Silicon Valley Bank's demise explained through data: Heavy investing with insufficient liquidity led to a crisis.

Lisa Shmulyan
Banking & Treasury
February 15, 2024

The story of Silicon Valley Bank (SVB) serves as a cautionary tale for other banks, highlighting the dangers of investing too heavily and having insufficient liquidity. In the years 2020 to 2022, SVB received an influx of deposits that they maximized by investing in longer-term securities and loans during the low-interest environment. However, when customer withdrawals and high-interest rates hit them hard, they found themselves with a liquidity crisis. This story covers the fall of SVB illustrated through data.

The data for this article comes from BankRegData, which sources data from the Quarterly Call Reports that each bank is required to report to their Regulator each quarter.

1. Between Quarter 1 2020 and Quarter 1 2022, SVB's deposits increased by $125 billion amid the massive influx of money to VCs investing in startups using SVB.

SVB's Core Deposits - Source: BankRegData

2. Where did SVB keep those deposits? 56% went to securities, 35% was loaned out to maximize their yield, and 6% remained as cash on hand.

SVB Assets by Asset Type (Q4 2022) - Source: BankRegData

3. Then, as you can see in the first graph SVB had an outflow of deposits from Quarter 1 2022 to Quarter4 2022, with a decrease in $22 billion in deposits which they needed to pay back to customers.

SVB's Core Deposits - Source: BankRegData

4. Why did this outflow happen? In addition to the change in the VC fundraising climate, as the interest rate increased in 2022, companies could put their money in US treasuries and get a risk-free high yield - where in contrast SVB was giving out .05-1.24% at this time.

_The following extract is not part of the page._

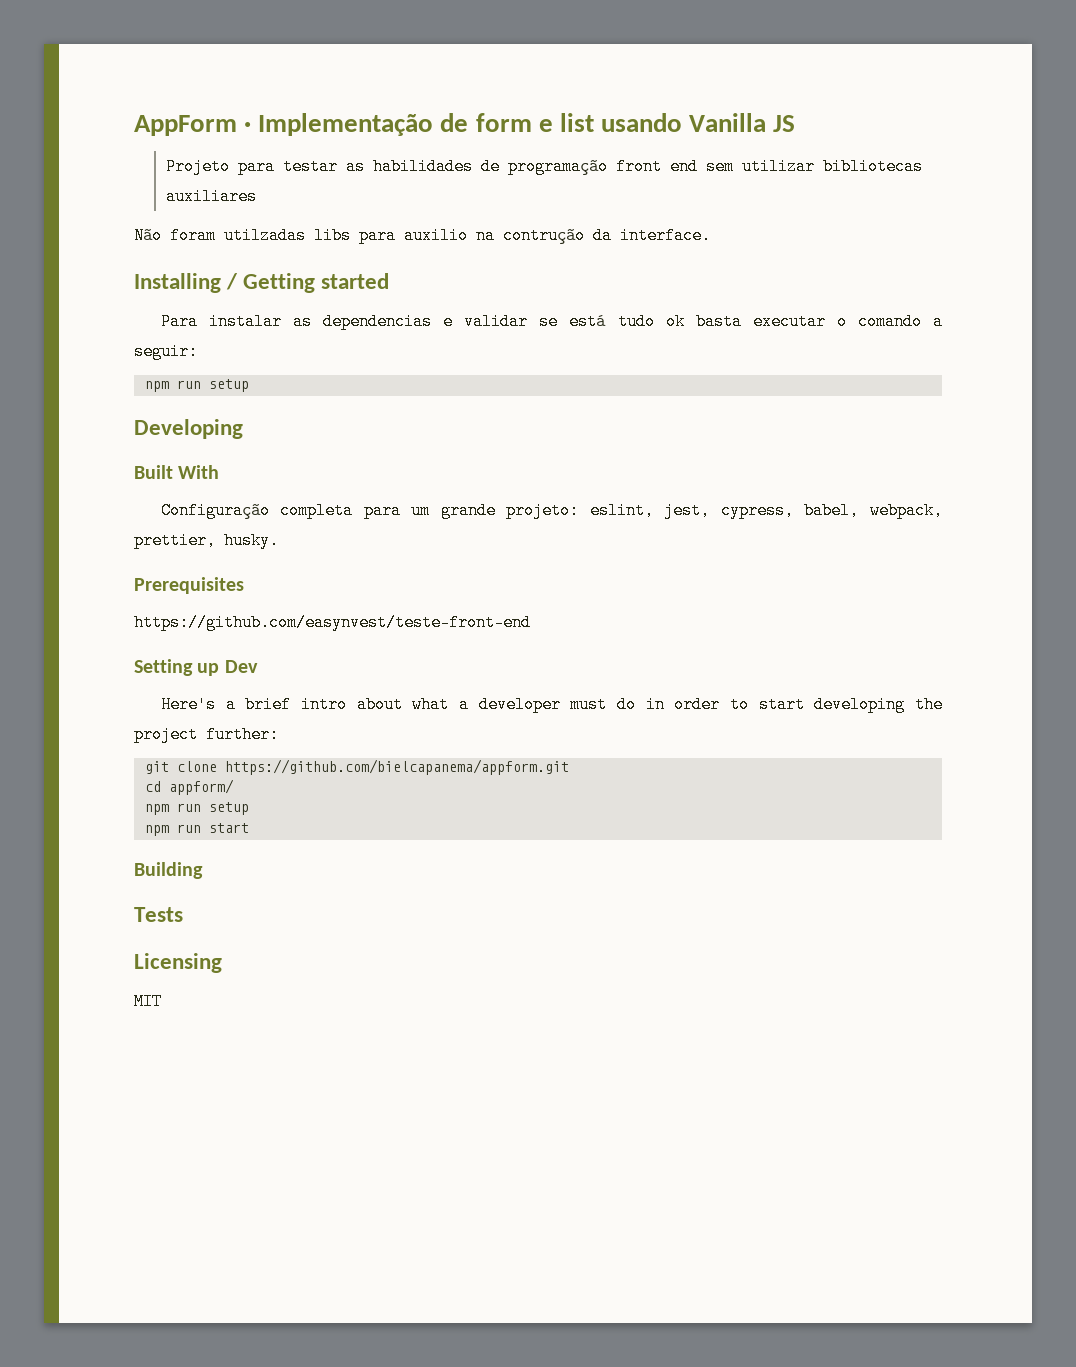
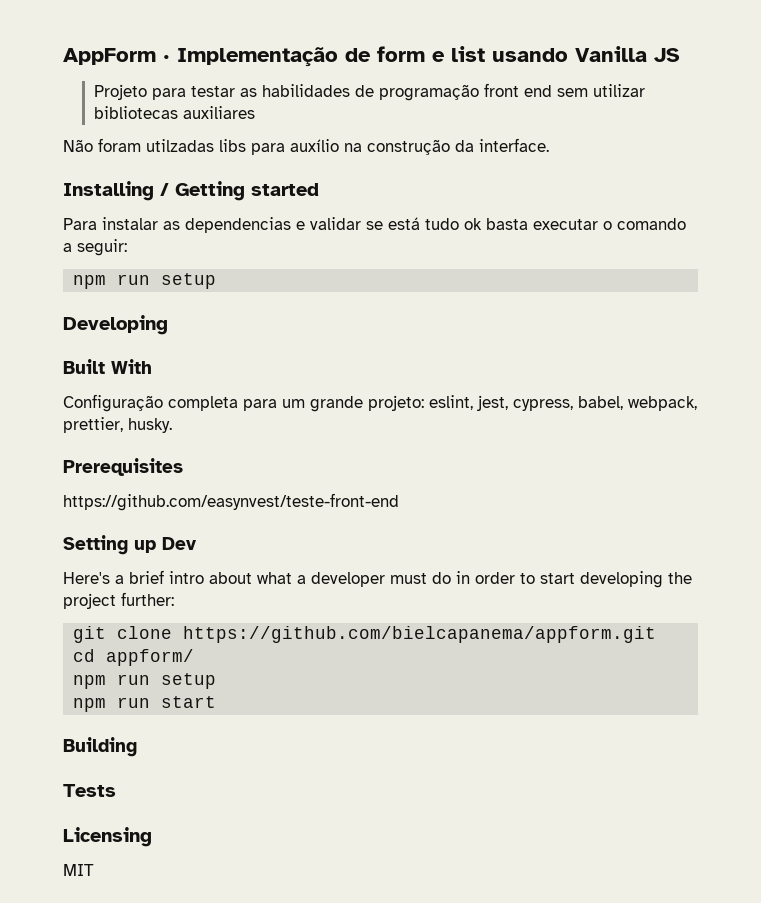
[404,227,585,244] auxilio na contrução -> [290,139,450,155] auxílio na construção

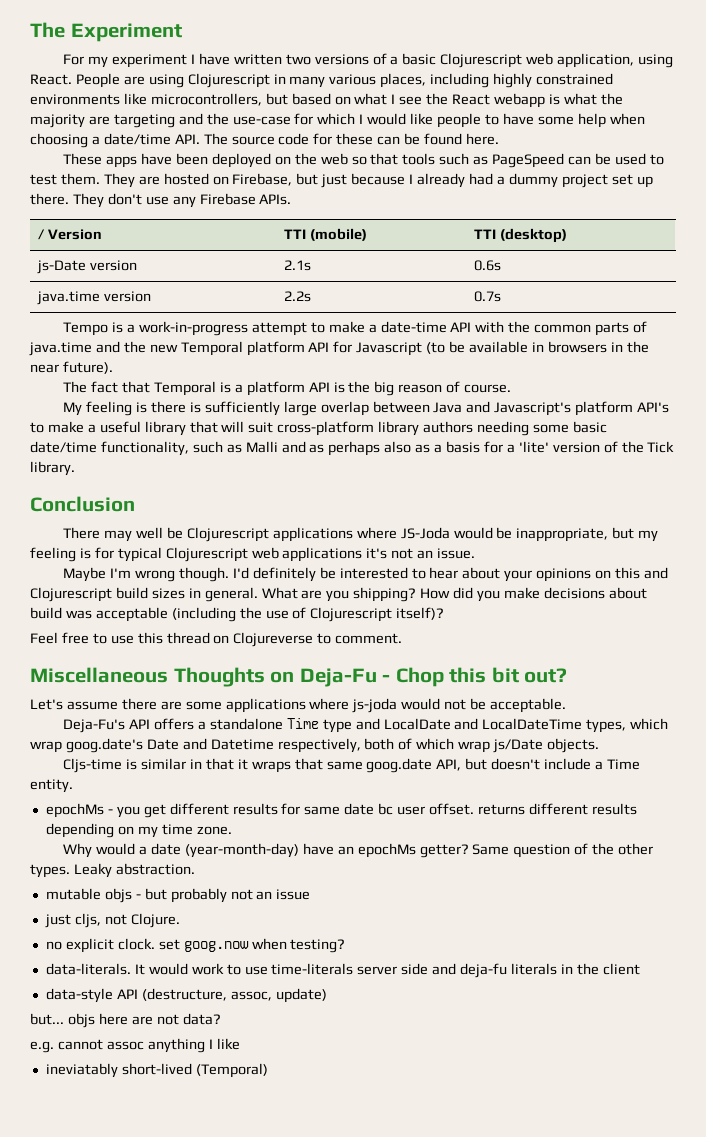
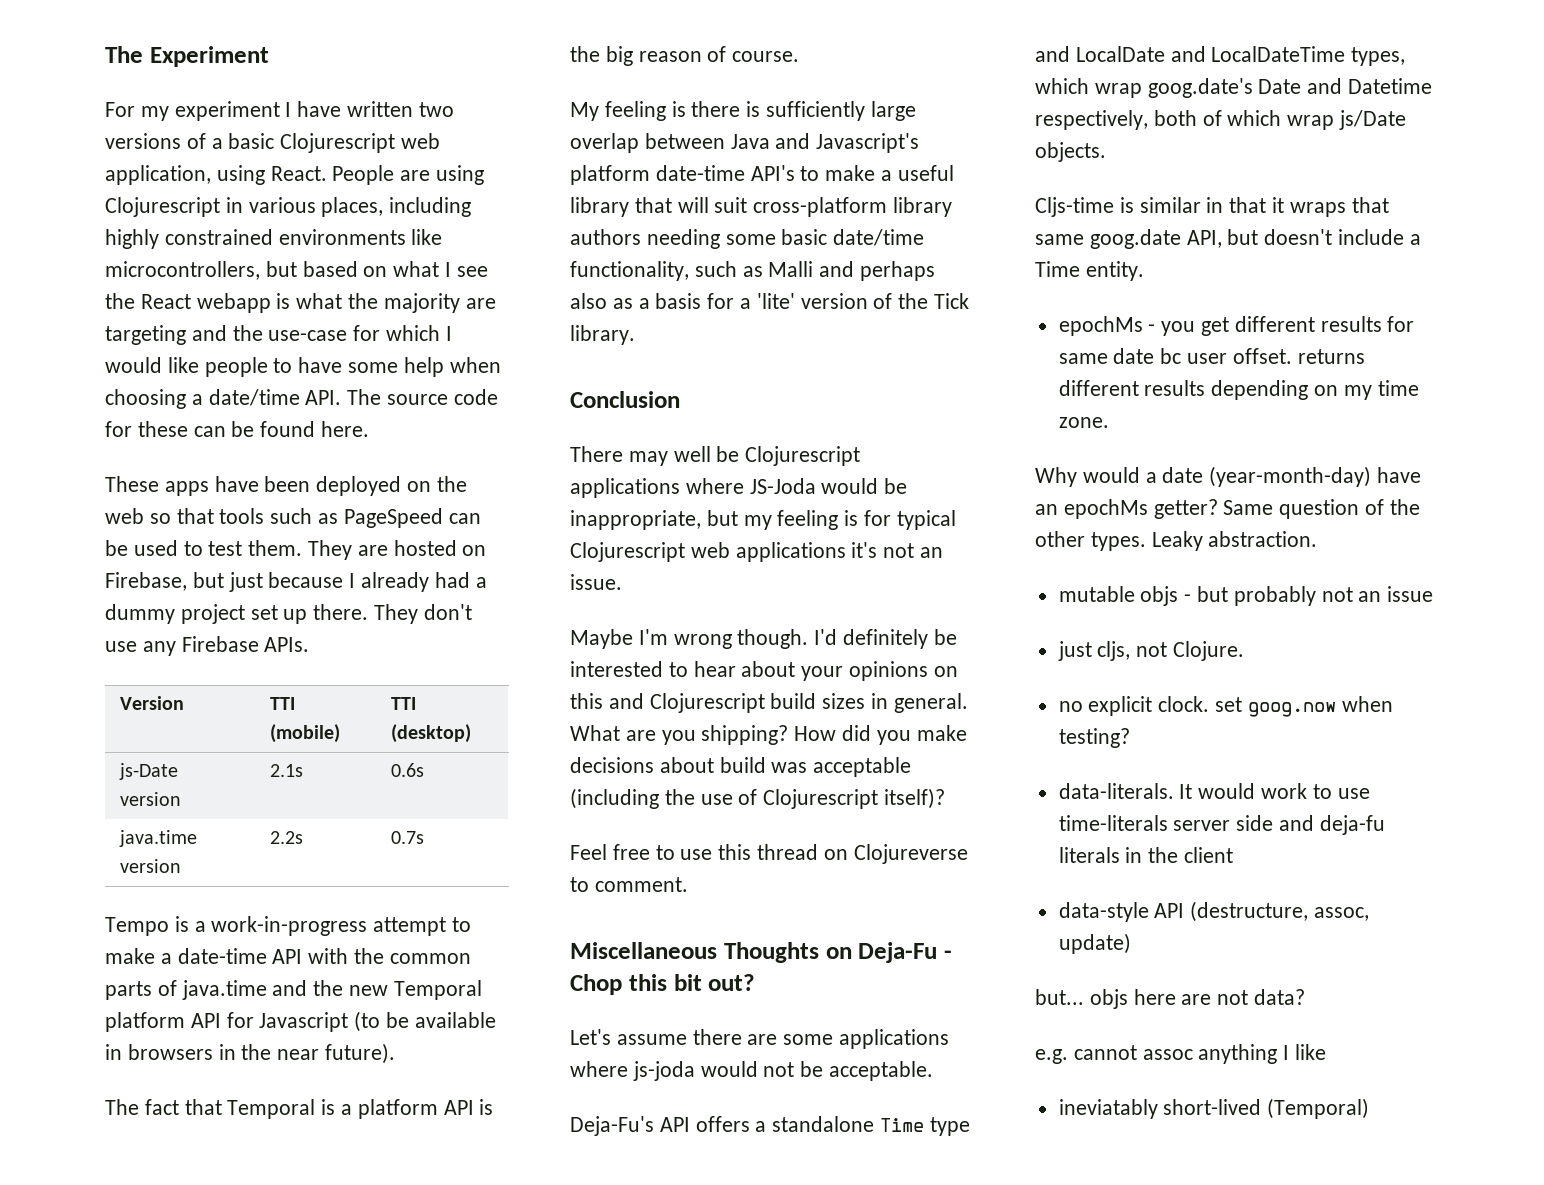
[289,76,326,88] many -> (243, 205) none
[37,229,45,240] / -> (310, 644) none
(634, 408) none -> [655,165,745,181] date-time
[309,444,325,453] as -> (855, 269) none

During 2021's near zero interest rate environment, SVB locked their money in longer-term securities to garner a higher yield.

SVB's interest expense - Source: BankRegData

5. Because SVB invested the majority of its cash into long-term securities and loans to maximize its yield, they did not have enough cash on hand to pay back these withdrawals. They needed to pay back $22 billion but only had $12.5 billion cash on hand.

SVB's Cash/Bal - Source: BankRegData

Below you can see how SVB borrowed;

FHLB Advances - Source: BankRegData

6. SVB's announcement of a $1.75 billion capital raise led to widespread panic, particularly because the vast majority of the funds they held were uninsured, with less than 6% being covered. Ultimately, this led to the downfall of SVB.

SVB's Percent FDIC Insured Deposits - Source: BankRegData

Practical Questions to Ask to Ensure Your Bank is Well Managed

  1. How much liquidity does the bank have on hand to cover unexpected withdrawals or shortfalls?
  2. What percentage of the bank's deposits are invested in longer-term securities and loans, and what percentage is kept as cash reserves?
  3. How does the bank diversify its investment portfolio to minimize potential losses and reduce risks?
  4. How does the bank manage credit risk and ensure the creditworthiness of its borrowers?
  5. What is the bank's strategy for managing interest rate risk?
  6. What percent of deposits are insured?
  7. What measures does the bank have in place to ensure the safety and security of customer deposits?